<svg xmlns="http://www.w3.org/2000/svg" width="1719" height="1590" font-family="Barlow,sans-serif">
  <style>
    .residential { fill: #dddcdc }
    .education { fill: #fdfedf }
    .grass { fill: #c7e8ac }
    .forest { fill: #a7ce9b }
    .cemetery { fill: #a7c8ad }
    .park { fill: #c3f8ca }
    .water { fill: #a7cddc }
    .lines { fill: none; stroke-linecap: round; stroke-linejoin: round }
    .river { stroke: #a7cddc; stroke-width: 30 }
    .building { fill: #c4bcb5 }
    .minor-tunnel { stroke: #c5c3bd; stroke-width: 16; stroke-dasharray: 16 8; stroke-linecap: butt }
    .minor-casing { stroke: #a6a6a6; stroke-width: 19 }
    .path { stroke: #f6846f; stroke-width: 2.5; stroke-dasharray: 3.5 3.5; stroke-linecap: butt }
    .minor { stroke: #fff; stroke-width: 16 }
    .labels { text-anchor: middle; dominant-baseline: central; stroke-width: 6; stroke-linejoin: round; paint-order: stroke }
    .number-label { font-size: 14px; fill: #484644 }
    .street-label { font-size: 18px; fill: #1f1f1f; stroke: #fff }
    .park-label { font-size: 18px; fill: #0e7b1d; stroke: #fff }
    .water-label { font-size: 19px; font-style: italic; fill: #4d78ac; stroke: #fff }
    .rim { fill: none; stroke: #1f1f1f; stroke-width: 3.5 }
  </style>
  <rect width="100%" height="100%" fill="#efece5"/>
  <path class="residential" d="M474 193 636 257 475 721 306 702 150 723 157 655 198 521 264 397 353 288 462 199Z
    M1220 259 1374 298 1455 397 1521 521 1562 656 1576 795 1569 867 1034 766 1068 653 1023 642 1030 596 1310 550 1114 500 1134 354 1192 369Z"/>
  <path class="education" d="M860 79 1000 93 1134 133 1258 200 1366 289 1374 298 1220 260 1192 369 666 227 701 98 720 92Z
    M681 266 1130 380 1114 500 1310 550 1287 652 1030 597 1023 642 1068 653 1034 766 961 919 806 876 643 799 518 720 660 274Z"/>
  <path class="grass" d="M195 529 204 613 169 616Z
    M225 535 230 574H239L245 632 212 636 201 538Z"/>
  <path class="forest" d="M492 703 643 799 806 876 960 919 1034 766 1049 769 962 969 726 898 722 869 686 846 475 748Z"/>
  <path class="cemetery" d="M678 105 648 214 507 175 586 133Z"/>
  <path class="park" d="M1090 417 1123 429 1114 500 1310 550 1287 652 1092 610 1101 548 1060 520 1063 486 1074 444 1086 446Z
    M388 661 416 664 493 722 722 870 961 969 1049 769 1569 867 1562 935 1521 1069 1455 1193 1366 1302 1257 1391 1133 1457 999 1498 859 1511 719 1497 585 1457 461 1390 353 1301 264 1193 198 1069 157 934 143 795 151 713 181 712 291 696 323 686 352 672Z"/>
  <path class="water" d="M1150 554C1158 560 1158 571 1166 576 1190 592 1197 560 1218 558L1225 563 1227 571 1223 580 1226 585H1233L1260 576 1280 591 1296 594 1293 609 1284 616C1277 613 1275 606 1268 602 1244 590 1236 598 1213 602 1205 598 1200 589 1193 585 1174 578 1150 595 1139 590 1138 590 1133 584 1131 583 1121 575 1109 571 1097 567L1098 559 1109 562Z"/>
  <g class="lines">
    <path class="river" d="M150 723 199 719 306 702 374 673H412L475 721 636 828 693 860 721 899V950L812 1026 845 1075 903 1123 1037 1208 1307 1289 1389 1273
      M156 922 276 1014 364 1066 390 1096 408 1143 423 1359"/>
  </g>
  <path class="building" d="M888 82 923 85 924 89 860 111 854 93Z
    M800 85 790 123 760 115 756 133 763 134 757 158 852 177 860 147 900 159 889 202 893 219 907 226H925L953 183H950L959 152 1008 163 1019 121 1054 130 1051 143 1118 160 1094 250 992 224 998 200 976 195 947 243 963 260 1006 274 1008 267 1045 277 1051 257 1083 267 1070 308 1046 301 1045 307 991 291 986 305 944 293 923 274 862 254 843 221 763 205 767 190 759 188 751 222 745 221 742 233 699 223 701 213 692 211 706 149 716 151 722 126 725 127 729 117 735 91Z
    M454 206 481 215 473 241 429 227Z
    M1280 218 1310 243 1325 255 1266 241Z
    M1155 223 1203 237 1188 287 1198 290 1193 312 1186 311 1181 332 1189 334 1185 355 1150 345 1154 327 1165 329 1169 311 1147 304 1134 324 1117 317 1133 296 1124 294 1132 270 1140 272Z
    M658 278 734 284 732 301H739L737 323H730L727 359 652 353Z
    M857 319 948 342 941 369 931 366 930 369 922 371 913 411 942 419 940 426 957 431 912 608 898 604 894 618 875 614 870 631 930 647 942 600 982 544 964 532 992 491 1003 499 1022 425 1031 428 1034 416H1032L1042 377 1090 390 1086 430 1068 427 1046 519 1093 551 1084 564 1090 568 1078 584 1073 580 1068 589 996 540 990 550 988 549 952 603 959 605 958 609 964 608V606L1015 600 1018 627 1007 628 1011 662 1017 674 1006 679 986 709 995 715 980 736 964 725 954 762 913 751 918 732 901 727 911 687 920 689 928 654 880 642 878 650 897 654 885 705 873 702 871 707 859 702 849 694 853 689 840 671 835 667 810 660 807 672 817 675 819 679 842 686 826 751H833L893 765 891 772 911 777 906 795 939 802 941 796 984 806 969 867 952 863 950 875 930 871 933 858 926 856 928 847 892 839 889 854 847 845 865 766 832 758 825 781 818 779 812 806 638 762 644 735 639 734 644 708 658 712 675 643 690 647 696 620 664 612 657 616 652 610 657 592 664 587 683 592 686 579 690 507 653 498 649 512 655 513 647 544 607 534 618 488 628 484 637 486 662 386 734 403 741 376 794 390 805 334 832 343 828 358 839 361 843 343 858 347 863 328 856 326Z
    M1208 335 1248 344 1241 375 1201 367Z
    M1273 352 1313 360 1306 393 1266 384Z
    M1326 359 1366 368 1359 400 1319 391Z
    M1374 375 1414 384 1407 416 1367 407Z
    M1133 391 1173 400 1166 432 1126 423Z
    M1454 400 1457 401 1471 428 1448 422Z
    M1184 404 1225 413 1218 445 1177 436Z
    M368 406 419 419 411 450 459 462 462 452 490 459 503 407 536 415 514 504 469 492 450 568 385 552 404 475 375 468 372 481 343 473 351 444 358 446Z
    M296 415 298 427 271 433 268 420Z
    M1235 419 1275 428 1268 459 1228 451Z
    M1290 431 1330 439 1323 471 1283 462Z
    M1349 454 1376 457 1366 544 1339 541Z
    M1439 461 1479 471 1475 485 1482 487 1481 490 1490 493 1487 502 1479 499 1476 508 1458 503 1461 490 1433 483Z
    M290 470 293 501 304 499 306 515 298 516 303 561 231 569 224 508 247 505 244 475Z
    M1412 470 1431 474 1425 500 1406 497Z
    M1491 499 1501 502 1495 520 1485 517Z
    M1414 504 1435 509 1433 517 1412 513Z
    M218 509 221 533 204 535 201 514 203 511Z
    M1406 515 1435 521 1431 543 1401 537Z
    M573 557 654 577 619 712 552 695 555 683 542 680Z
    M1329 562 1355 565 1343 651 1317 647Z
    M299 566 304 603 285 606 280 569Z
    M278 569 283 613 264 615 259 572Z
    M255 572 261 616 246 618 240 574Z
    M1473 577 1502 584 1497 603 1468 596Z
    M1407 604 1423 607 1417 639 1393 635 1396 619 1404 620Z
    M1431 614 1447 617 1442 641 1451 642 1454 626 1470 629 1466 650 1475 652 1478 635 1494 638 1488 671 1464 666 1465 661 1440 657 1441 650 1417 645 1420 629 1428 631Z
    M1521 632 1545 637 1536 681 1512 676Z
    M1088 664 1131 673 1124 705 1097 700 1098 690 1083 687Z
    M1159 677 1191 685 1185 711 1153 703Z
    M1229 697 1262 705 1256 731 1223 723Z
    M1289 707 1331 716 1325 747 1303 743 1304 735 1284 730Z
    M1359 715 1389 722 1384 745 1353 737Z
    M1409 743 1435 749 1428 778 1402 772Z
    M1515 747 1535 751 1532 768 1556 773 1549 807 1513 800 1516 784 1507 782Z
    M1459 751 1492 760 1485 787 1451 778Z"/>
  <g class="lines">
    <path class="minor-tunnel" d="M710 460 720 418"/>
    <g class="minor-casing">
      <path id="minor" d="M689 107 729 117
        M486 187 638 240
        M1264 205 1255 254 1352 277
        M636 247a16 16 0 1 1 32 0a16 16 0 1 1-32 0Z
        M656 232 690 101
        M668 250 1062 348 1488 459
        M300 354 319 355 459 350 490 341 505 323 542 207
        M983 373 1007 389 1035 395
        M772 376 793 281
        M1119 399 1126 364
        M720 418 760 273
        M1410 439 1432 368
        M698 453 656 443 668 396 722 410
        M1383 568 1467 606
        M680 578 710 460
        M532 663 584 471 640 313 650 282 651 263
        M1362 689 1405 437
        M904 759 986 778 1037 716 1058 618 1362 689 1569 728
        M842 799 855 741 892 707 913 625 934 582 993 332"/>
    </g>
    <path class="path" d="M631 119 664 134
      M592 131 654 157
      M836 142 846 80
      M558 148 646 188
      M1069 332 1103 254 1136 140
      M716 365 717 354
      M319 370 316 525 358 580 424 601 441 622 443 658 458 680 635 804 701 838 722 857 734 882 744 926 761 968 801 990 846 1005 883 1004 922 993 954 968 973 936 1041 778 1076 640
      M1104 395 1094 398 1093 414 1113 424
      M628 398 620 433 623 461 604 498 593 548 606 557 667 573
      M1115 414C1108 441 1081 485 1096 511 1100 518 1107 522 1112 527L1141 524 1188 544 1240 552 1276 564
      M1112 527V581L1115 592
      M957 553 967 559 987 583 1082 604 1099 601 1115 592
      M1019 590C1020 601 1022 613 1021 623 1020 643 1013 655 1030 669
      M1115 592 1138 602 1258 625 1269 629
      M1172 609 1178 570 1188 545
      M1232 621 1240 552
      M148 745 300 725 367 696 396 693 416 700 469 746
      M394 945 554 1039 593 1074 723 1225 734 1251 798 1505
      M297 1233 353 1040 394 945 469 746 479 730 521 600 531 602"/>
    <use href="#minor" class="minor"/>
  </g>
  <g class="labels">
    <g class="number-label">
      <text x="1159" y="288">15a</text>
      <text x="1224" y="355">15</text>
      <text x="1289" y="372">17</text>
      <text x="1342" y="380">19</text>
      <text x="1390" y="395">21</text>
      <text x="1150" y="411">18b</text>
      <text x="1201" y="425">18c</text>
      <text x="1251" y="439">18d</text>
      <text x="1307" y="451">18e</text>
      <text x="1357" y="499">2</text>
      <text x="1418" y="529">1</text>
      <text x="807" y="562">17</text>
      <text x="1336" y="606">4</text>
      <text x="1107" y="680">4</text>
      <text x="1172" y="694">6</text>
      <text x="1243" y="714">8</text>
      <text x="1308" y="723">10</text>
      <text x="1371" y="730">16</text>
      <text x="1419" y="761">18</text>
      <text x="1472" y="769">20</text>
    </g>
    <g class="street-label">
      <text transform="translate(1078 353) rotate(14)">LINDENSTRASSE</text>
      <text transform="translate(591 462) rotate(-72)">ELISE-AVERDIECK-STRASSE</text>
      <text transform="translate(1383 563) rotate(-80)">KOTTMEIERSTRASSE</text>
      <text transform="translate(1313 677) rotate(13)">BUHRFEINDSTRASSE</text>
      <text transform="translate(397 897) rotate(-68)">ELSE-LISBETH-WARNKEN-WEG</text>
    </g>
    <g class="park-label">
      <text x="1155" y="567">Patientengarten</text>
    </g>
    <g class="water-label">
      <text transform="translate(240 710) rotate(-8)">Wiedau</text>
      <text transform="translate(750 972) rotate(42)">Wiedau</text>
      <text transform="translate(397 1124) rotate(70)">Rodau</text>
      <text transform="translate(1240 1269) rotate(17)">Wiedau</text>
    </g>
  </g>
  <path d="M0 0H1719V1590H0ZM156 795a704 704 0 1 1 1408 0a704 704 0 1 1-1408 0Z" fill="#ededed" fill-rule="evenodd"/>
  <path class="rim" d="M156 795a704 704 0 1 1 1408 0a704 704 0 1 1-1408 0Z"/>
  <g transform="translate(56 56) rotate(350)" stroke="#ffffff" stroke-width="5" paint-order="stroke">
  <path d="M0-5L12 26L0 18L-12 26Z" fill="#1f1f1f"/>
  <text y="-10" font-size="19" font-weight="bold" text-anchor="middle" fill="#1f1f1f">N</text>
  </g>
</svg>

▶ _The problem_
Across all the entries above, how many lines hold the word "forest"? Answer with the number only.

▶ _Written reply_
2